PROVIDED DATA START
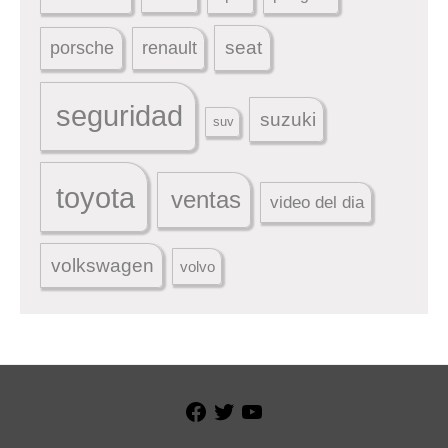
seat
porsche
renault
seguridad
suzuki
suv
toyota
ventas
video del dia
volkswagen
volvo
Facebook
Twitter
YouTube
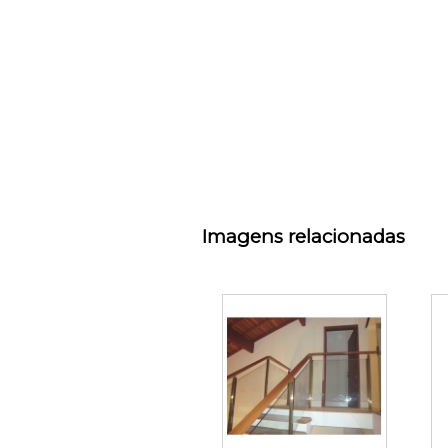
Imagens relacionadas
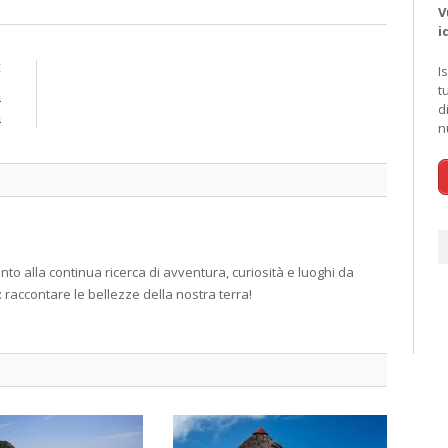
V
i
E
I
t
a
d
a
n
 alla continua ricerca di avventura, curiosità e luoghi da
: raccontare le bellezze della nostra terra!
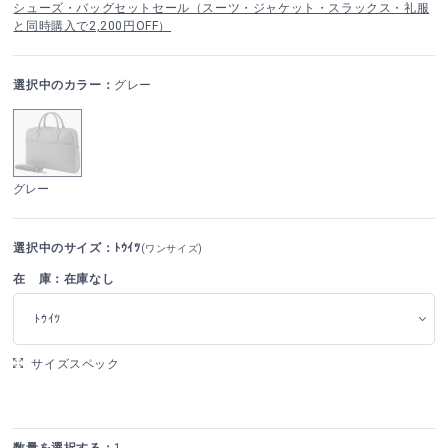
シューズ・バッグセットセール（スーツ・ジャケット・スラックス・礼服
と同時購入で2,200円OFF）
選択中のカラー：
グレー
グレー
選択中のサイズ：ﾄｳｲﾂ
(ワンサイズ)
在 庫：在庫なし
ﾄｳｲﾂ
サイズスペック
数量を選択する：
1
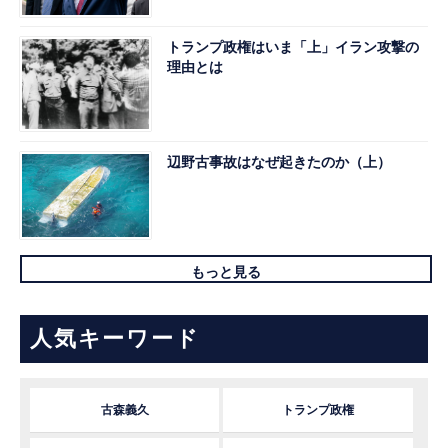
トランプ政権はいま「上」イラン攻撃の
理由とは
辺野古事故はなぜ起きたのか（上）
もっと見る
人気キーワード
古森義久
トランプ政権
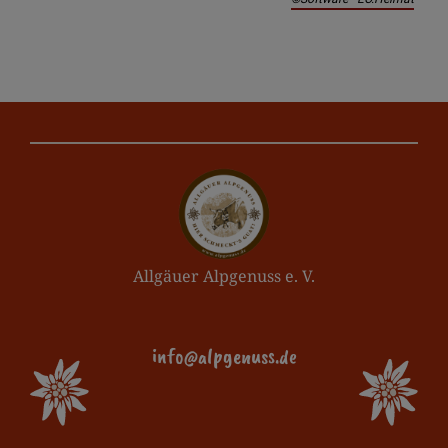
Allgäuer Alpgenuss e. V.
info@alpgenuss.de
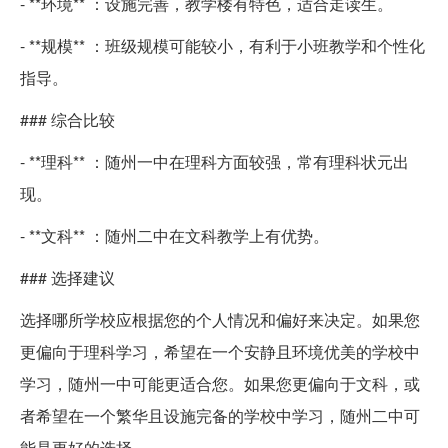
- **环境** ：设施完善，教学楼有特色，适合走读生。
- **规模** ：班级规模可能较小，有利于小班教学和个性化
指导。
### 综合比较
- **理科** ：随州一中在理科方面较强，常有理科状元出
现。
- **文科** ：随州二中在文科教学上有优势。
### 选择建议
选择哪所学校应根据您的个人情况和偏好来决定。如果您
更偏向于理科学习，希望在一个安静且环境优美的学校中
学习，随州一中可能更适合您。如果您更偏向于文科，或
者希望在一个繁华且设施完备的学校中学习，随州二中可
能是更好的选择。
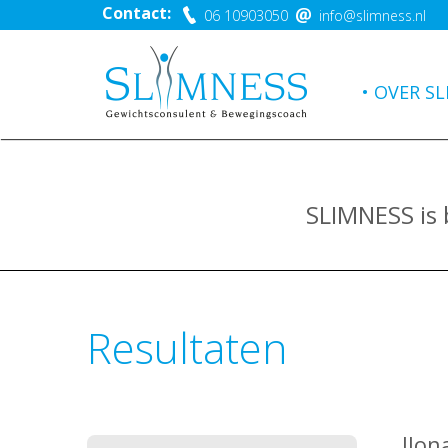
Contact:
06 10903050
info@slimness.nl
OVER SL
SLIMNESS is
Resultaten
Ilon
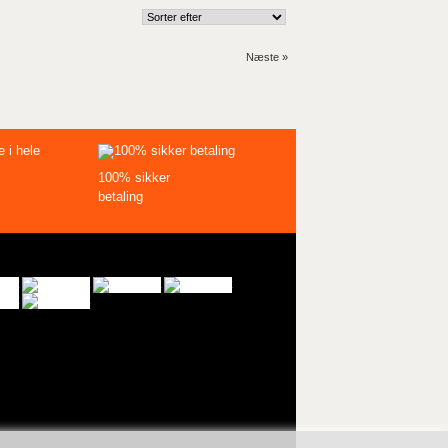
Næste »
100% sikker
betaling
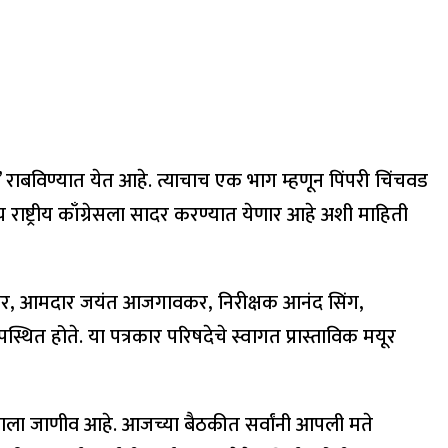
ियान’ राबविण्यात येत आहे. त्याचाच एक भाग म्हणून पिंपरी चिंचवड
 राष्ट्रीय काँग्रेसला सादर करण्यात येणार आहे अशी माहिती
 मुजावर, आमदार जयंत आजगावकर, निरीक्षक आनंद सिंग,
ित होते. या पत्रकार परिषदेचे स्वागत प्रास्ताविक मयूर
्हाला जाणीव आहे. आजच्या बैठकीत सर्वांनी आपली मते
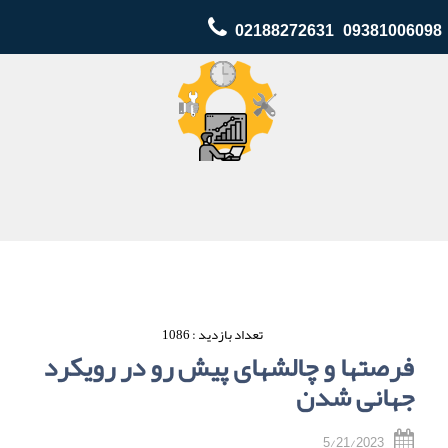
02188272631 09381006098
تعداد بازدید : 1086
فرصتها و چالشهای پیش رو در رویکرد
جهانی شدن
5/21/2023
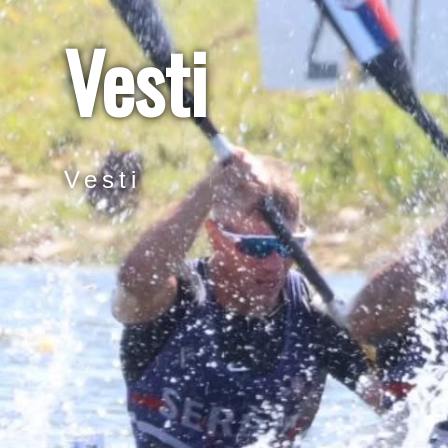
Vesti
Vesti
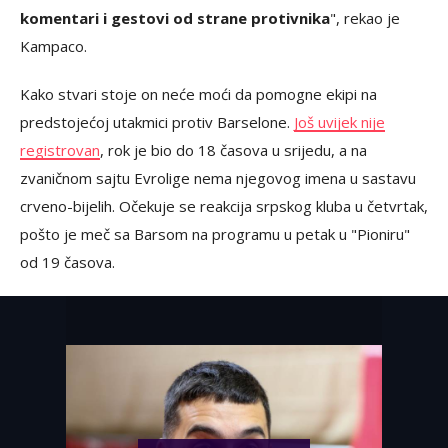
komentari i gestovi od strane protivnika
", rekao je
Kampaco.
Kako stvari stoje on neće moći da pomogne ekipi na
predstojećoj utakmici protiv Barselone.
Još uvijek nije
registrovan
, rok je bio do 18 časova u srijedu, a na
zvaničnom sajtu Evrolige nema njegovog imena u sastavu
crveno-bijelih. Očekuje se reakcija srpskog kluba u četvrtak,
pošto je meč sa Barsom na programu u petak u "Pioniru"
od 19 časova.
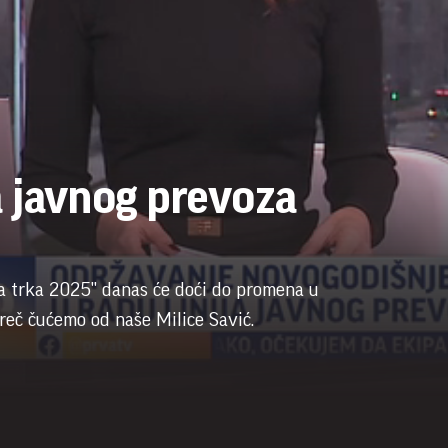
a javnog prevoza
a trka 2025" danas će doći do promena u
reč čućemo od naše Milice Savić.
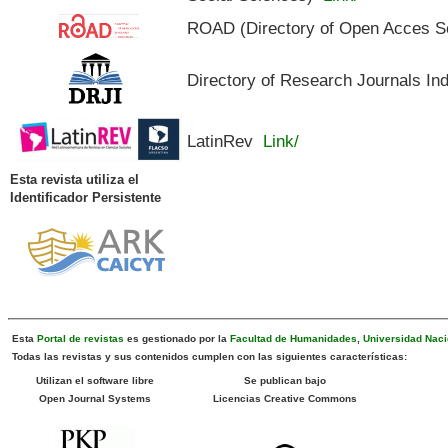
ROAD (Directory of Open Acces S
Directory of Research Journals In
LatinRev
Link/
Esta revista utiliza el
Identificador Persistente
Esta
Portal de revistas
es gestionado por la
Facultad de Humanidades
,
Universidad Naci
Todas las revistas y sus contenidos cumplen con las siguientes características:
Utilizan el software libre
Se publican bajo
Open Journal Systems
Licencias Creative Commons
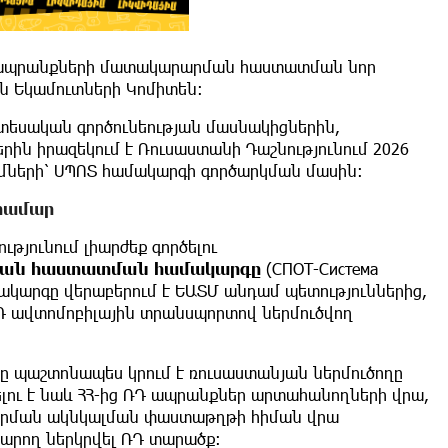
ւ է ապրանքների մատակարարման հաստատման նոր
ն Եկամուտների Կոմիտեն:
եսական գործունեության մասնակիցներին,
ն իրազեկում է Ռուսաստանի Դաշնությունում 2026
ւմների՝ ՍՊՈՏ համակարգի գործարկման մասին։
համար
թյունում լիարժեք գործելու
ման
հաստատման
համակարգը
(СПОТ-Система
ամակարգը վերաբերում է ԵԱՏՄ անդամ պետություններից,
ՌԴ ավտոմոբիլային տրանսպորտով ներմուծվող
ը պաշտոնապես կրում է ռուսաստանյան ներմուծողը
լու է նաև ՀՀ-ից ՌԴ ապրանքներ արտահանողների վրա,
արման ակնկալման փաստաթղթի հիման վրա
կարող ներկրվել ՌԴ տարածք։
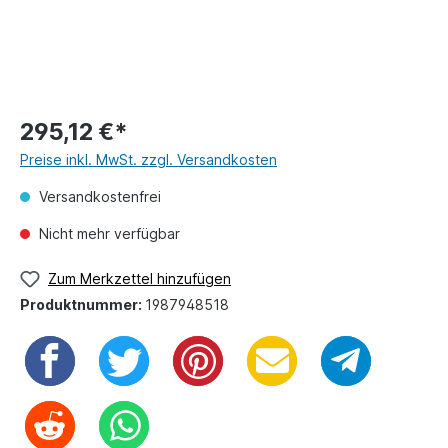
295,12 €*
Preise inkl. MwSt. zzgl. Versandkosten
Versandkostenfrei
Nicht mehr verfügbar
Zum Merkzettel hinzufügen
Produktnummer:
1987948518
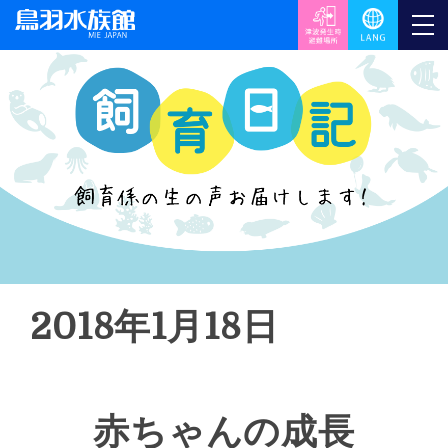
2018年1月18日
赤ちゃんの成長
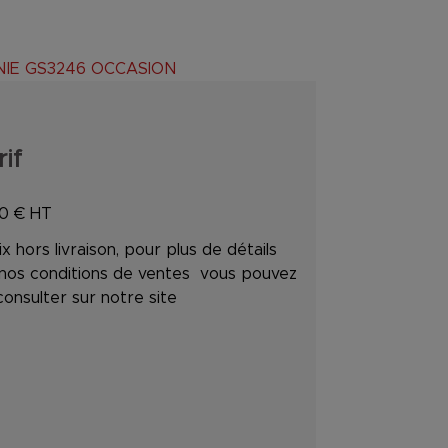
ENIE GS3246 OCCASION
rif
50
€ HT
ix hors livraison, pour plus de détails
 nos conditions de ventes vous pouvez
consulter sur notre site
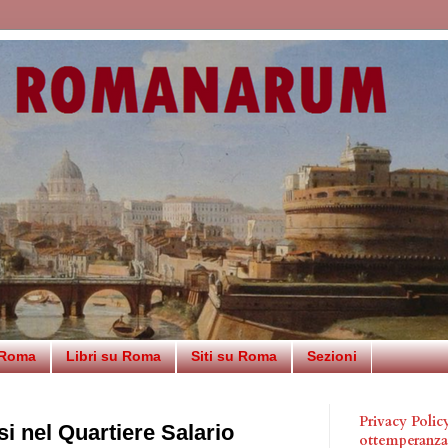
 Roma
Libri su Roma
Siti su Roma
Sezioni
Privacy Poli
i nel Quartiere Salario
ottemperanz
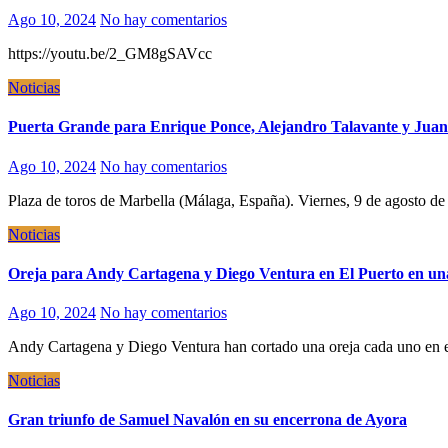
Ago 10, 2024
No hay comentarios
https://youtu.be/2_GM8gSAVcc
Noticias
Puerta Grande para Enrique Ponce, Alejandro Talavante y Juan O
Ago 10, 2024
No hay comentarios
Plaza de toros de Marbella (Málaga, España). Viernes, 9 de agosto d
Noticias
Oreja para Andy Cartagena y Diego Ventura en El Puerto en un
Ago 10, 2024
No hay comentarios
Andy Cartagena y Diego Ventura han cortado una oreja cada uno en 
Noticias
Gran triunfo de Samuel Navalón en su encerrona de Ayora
PROVIDED DATA END
_TASK:_
Could you reproduce the text of all the records with "No hay comentarios" swapped for "Sin comentarios" everywhere, changing nothing else and leaving out the pictures?

_RESPONSE TO THIS EXERCISE:_
seat
porsche
renault
seguridad
suzuki
suv
toyota
ventas
video del dia
volkswagen
volvo
Facebook
Twitter
YouTube
Imagens relacionadas
V
i
E
I
t
a
d
a
n
 alla continua ricerca di avventura, curiosità e luoghi da
: raccontare le bellezze della nostra terra!
シューズ・バッグセットセール（スーツ・ジャケット・スラックス・礼服
と同時購入で2,200円OFF）
選択中のカラー：
グレー
グレー
選択中のサイズ：ﾄｳｲﾂ
(ワンサイズ)
在 庫：在庫なし
ﾄｳｲﾂ
サイズスペック
数量を選択する：
1
トランプ政権はいま「上」イラン攻撃の
理由とは
辺野古事故はなぜ起きたのか（上）
もっと見る
人気キーワード
古森義久
トランプ政権
Allgäuer Alpgenuss e. V.
info@alpgenuss.de
- **环境** ：设施完善，教学楼有特色，适合走读生。
- **规模** ：班级规模可能较小，有利于小班教学和个性化
指导。
### 综合比较
- **理科** ：随州一中在理科方面较强，常有理科状元出
现。
- **文科** ：随州二中在文科教学上有优势。
### 选择建议
选择哪所学校应根据您的个人情况和偏好来决定。如果您
更偏向于理科学习，希望在一个安静且环境优美的学校中
学习，随州一中可能更适合您。如果您更偏向于文科，或
者希望在一个繁华且设施完备的学校中学习，随州二中可
能是更好的选择。
Contact:
06 10903050
info@slimness.nl
OVER SL
SLIMNESS is
Resultaten
Ilon
Næste »
100% sikker
betaling
ियान’ राबविण्यात येत आहे. त्याचाच एक भाग म्हणून पिंपरी चिंचवड
 राष्ट्रीय काँग्रेसला सादर करण्यात येणार आहे अशी माहिती
 मुजावर, आमदार जयंत आजगावकर, निरीक्षक आनंद सिंग,
ित होते. या पत्रकार परिषदेचे स्वागत प्रास्ताविक मयूर
्हाला जाणीव आहे. आजच्या बैठकीत सर्वांनी आपली मते
02188272631 09381006098
تعداد بازدید : 1086
فرصتها و چالشهای پیش رو در رویکرد
جهانی شدن
5/21/2023
Vesti
Vesti
komentari i gestovi od strane protivnika
", rekao je
Kampaco.
Kako stvari stoje on neće moći da pomogne ekipi na
predstojećoj utakmici protiv Barselone.
Još uvijek nije
registrovan
, rok je bio do 18 časova u srijedu, a na
zvaničnom sajtu Evrolige nema njegovog imena u sastavu
crveno-bijelih. Očekuje se reakcija srpskog kluba u četvrtak,
pošto je meč sa Barsom na programu u petak u "Pioniru"
od 19 časova.
a javnog prevoza
a trka 2025" danas će doći do promena u
reč čućemo od naše Milice Savić.
ROAD (Directory of Open Acces S
Directory of Research Journals In
LatinRev
Link/
Esta revista utiliza el
Identificador Persistente
Esta
Portal de revistas
es gestionado por la
Facultad de Humanidades
,
Universidad Naci
Todas las revistas y sus contenidos cumplen con las siguientes características:
Utilizan el software libre
Se publican bajo
Open Journal Systems
Licencias Creative Commons
ւ է ապրանքների մատակարարման հաստատման նոր
ն Եկամուտների Կոմիտեն:
եսական գործունեության մասնակիցներին,
ն իրազեկում է Ռուսաստանի Դաշնությունում 2026
ւմների՝ ՍՊՈՏ համակարգի գործարկման մասին։
համար
թյունում լիարժեք գործելու
ման
հաստատման
համակարգը
(СПОТ-Система
ամակարգը վերաբերում է ԵԱՏՄ անդամ պետություններից,
ՌԴ ավտոմոբիլային տրանսպորտով ներմուծվող
ը պաշտոնապես կրում է ռուսաստանյան ներմուծողը
լու է նաև ՀՀ-ից ՌԴ ապրանքներ արտահանողների վրա,
արման ակնկալման փաստաթղթի հիման վրա
կարող ներկրվել ՌԴ տարածք։
295,12 €*
Preise inkl. MwSt. zzgl. Versandkosten
Versandkostenfrei
Nicht mehr verfügbar
Zum Merkzettel hinzufügen
Produktnummer:
1987948518
2018年1月18日
赤ちゃんの成長
ENIE GS3246 OCCASION
rif
50
€ HT
ix hors livraison, pour plus de détails
 nos conditions de ventes vous pouvez
consulter sur notre site
 Roma
Libri su Roma
Siti su Roma
Sezioni
Privacy Poli
i nel Quartiere Salario
ottemperanz
Ago 10, 2024
Sin comentarios
https://youtu.be/2_GM8gSAVcc
Noticias
Puerta Grande para Enrique Ponce, Alejandro Talavante y Juan O
Ago 10, 2024
Sin comentarios
Plaza de toros de Marbella (Málaga, España). Viernes, 9 de agosto d
Noticias
Oreja para Andy Cartagena y Diego Ventura en El Puerto en un
Ago 10, 2024
Sin comentarios
Andy Cartagena y Diego Ventura han cortado una oreja cada uno en 
Noticias
Gran triunfo de Samuel Navalón en su encerrona de Ayora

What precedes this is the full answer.